The Resident Electoral Commissioner of Benue State, Professor Samuel Egwu has said Nigeria as a country, is still lagging behind in becoming a united nation, due to ethnic citizenship that has eroded nationalism.
Prof. Egwu states this while delivering a paper at a 6th Convocation lecture titled “Tertiary Education, Citizenship and Nigeria Democratic Development” organized by Salem University, in Lokoja.
According to him, the Nigeria system of ethnic citizenship has shown a high propensity to undermine unity, cohesion and continued existence of Nigeria as a corporate entity.
“At the micro-level, conflicts and violence along indigene/settler fault lines has undermined peaceful co-existence and pitched communities in deadly confrontation, while at the national level, discriminations based on states of origin, ethnicity, region and geopolitical zones have weakened bonds of national unity and the notion of common citizenship.”

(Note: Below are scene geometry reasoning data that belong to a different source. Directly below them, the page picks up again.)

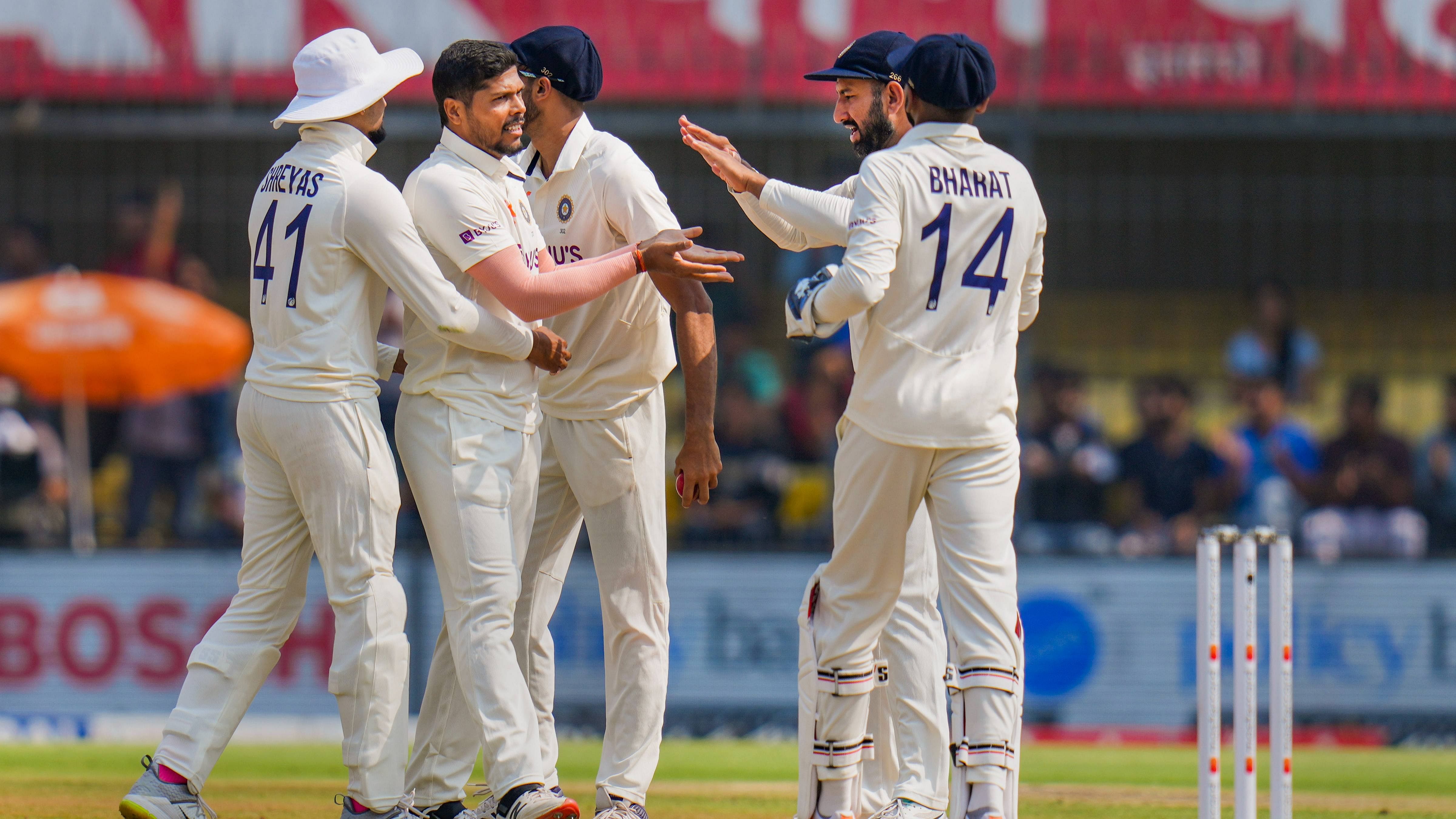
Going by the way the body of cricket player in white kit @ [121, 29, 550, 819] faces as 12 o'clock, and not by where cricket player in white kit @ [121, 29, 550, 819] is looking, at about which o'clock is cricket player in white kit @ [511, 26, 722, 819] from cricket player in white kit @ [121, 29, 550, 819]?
cricket player in white kit @ [511, 26, 722, 819] is roughly at 1 o'clock from cricket player in white kit @ [121, 29, 550, 819].

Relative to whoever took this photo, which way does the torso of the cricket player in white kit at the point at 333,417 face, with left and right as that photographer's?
facing away from the viewer and to the right of the viewer

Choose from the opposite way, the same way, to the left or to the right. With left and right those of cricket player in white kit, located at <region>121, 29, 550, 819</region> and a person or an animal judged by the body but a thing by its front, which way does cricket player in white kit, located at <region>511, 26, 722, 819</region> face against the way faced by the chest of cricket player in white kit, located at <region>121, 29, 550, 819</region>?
the opposite way

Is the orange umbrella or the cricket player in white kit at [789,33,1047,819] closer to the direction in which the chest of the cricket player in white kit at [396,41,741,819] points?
the cricket player in white kit

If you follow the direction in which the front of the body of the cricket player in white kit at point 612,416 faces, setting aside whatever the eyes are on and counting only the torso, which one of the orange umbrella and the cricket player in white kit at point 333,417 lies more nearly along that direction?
the cricket player in white kit

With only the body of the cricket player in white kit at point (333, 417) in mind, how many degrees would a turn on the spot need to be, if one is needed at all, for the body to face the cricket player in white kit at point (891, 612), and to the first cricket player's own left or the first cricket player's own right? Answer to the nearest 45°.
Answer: approximately 45° to the first cricket player's own right

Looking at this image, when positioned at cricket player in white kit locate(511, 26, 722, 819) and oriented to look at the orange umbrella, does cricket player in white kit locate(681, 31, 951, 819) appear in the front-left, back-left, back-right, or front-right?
back-right

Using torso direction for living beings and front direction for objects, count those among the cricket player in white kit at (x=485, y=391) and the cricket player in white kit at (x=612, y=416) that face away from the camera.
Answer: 0

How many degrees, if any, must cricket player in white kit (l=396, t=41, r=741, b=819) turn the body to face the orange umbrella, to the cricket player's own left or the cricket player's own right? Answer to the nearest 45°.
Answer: approximately 180°

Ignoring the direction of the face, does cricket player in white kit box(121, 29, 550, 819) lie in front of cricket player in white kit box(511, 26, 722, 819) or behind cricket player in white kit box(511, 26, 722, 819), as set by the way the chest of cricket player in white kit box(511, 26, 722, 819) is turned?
in front

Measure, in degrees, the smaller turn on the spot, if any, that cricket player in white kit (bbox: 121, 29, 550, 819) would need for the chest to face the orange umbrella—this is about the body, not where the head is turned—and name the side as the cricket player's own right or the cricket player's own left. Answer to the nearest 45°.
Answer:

He further said that the Nigeria University system has hitherto worsened the situation, as public Universities have become the most vicious sites for fomenting ethnic and regional division.

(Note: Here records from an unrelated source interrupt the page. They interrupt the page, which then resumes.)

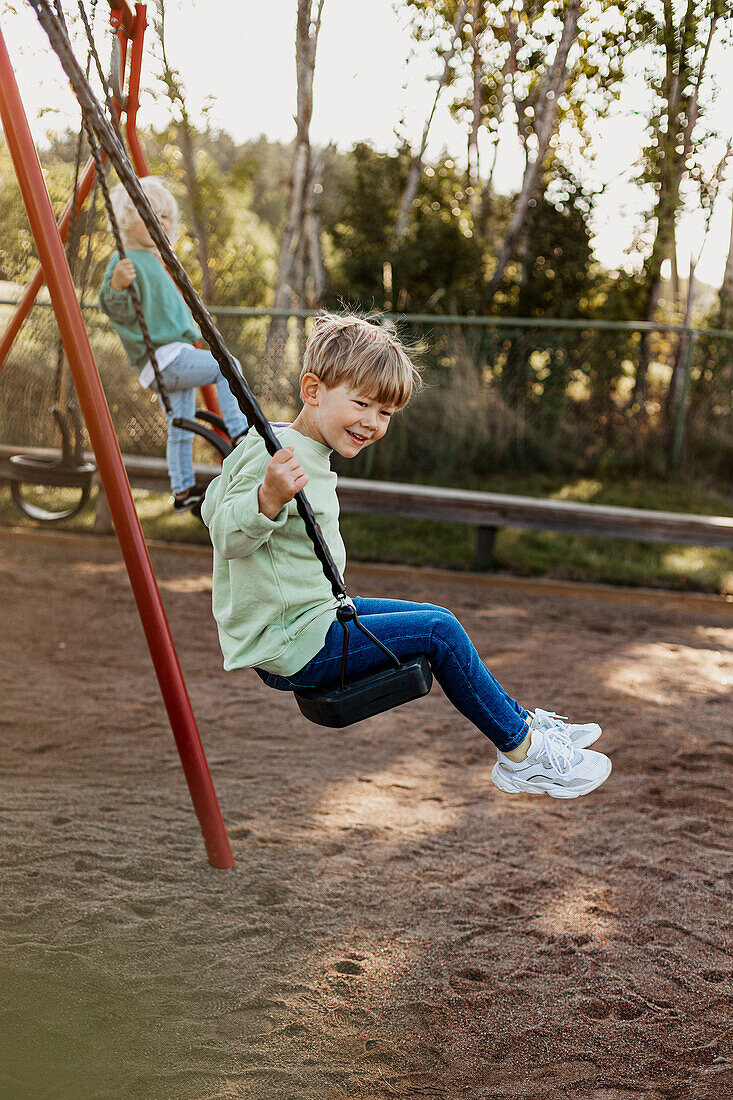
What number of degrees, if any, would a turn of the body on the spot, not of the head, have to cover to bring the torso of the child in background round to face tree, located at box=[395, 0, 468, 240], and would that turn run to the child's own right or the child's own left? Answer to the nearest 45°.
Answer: approximately 90° to the child's own left

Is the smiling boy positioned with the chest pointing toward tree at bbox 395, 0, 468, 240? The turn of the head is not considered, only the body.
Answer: no

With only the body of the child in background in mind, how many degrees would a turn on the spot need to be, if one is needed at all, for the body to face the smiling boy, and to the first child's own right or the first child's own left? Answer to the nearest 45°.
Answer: approximately 90° to the first child's own right

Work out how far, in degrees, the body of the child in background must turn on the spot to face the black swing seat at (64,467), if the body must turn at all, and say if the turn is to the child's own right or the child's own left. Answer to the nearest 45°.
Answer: approximately 135° to the child's own left

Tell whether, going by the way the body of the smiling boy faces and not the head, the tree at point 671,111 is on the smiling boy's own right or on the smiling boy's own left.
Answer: on the smiling boy's own left

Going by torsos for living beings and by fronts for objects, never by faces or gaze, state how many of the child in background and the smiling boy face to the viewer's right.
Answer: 2

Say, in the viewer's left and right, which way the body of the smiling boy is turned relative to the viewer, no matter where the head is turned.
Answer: facing to the right of the viewer

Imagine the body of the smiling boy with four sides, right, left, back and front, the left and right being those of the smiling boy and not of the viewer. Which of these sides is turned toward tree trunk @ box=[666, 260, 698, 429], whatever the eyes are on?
left

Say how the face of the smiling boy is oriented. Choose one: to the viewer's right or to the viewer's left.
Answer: to the viewer's right

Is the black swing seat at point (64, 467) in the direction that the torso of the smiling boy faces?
no

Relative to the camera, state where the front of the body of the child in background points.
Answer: to the viewer's right

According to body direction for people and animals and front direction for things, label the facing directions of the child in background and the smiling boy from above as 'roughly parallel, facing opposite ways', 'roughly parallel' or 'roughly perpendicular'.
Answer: roughly parallel
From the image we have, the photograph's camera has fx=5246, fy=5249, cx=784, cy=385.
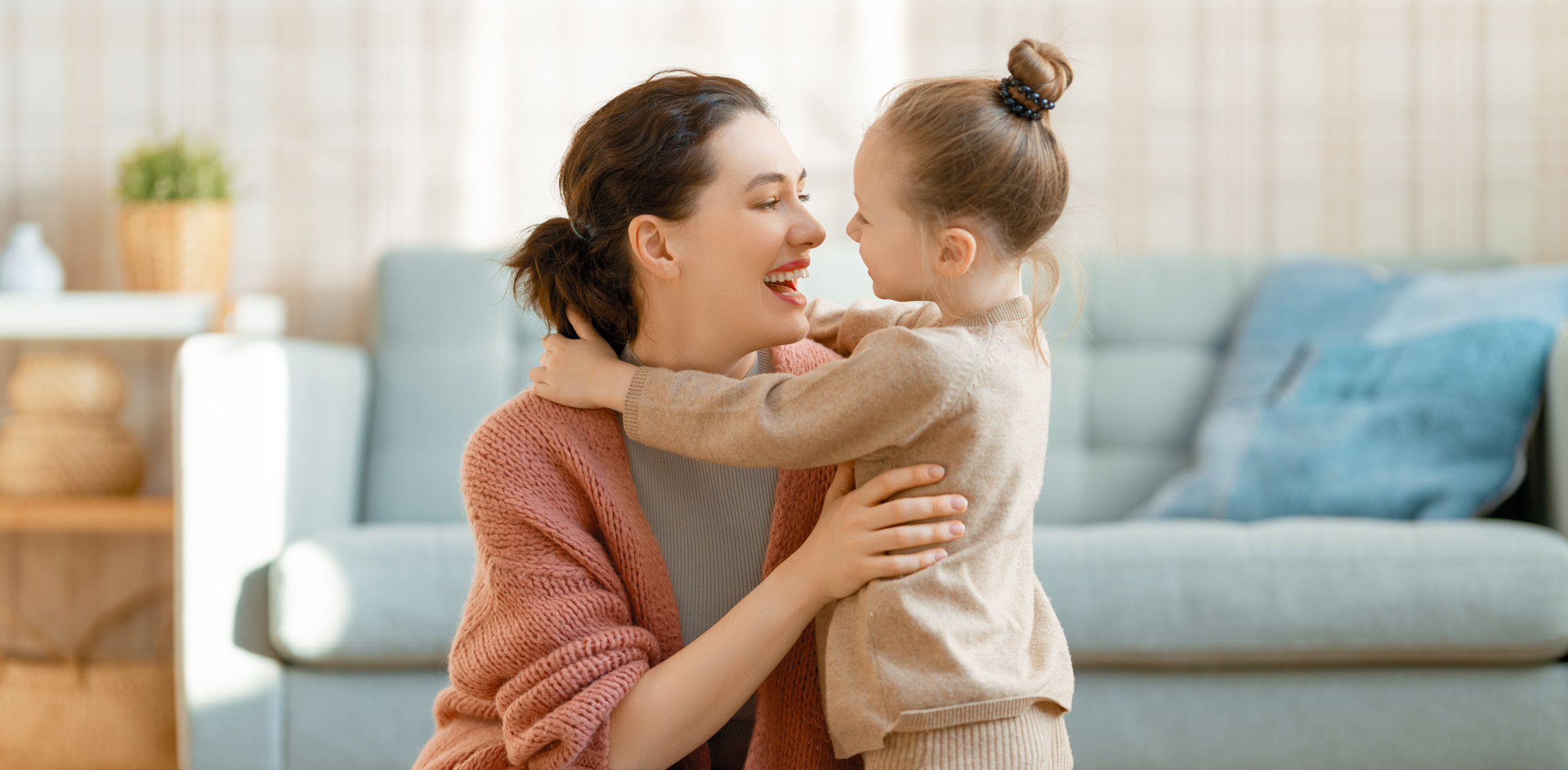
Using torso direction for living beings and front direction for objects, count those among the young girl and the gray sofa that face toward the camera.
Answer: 1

“This is because key University processes, especially recruitment of academic and non-academic staff, recruitment of principal officers and admission of students are increasingly captured by local interests, fueled by the ideology of “statism” and “indigeneity”.
“In most cases, these divisions have permeated the students’ movement such that both federal and state-owned universities are held hostage by such interest.”
“Similarly, growing authoritarian tendencies with the University system has crippled the system to a point that the universities lost their pre-eminent positions as sites for the reproduction of knowledge that supported the struggle for the expansion of the democratic space as well as autonomous space of resistance to authoritarian rule,” he added.
Prof. Egwu insisted that Nigeria Universities, especially the public funded ones must demonstrate manifest commitment to the advancement of the ideals of national unity.